Esperança - Texto recolhido em As Leituras de Madame Bovary
Habito nesta casa velha de três andares há mais de 40 anos. Conheço cada canto escuro de humidade, o ranger frágil das escadas de madeira que atravessam todos os andares, as zonas que o sol ilumina fortemente de manhã e as curvas por onde passa no seu ocaso.
Conheço intimamente as manchas de café nos sofás com motivos florais gastos na sala de estar onde já ninguém está, a poeira instalada de modo persistente nos móveis antiquados, os quadros de todas as estações enquadrados por cada janela desta casa silenciosa.
Nasci no quarto de meus pais, no segundo andar, em 1913, numa tarde pontuada por uma chuva mansa e persistente, apenas perturbada pelos gritos de agonia da minha jovem mãe, que aumentaram de intensidade quando a parteira lhe mostrou o meu corpo prematuro e violeta e minha mãe se apercebeu de que o seu primeiro filho era uma menina de olhos excessivamente grandes, morta à nascença.
Penso que minha mãe nunca recuperou verdadeiramente daquela perda e que uma parte da sua juventude e alegria ficou para sempre encerrada no meu rosto violeta.

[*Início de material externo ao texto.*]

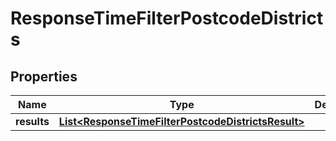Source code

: 

# ResponseTimeFilterPostcodeDistricts

## Properties

Name | Type | Description | Notes
------------ | ------------- | ------------- | -------------
**results** | [**List&lt;ResponseTimeFilterPostcodeDistrictsResult&gt;**](ResponseTimeFilterPostcodeDistrictsResult.md) |  | 




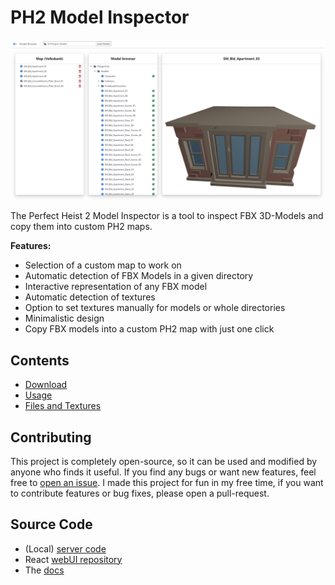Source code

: # PH2 Model Inspector

<img src="https://github.com/SoulKa/ph2-model-inspector-docs/blob/main/screenshots/model-browser.png?raw=true" width="800">

The Perfect Heist 2 Model Inspector is a tool to inspect FBX 3D-Models and copy them into custom PH2 maps.

**Features:**
- Selection of a custom map to work on
- Automatic detection of FBX Models in a given directory
- Interactive representation of any FBX model
- Automatic detection of textures
- Option to set textures manually for models or whole directories
- Minimalistic design
- Copy FBX models into a custom PH2 map with just one click

## Contents

- [Download](https://soulka.github.io/ph2-model-inspector-docs/download)
- [Usage](https://soulka.github.io/ph2-model-inspector-docs/usage)
- [Files and Textures](https://soulka.github.io/ph2-model-inspector-docs/files-and-textures)


## Contributing

This project is completely open-source, so it can be used and modified by anyone who finds it useful. If you find any bugs or want new features, feel free to [open an issue](https://github.com/SoulKa/ph2-model-inspector-server/issues/new). I made this project for fun in my free time, if you want to contribute features or bug fixes, please open a pull-request.

## Source Code

- (Local) [server code](https://github.com/SoulKa/ph2-model-inspector-server)
- React [webUI repository](https://github.com/SoulKa/ph2-model-inspector-client)
- The [docs](https://github.com/SoulKa/ph2-model-inspector-docs)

Recordo o seu empenho e diligência em escolher-me um nome para colocar na lápide de mármore e a sua exigência ao severo padre da aldeia em baptizar-me numa cerimónia em que ninguém compareceu para além de minha mãe, nem sequer o meu pai, que decidira sofrer em silêncio e só, observando de quando em quando minha mãe, para se certificar de que esta não tinha perdido o juízo.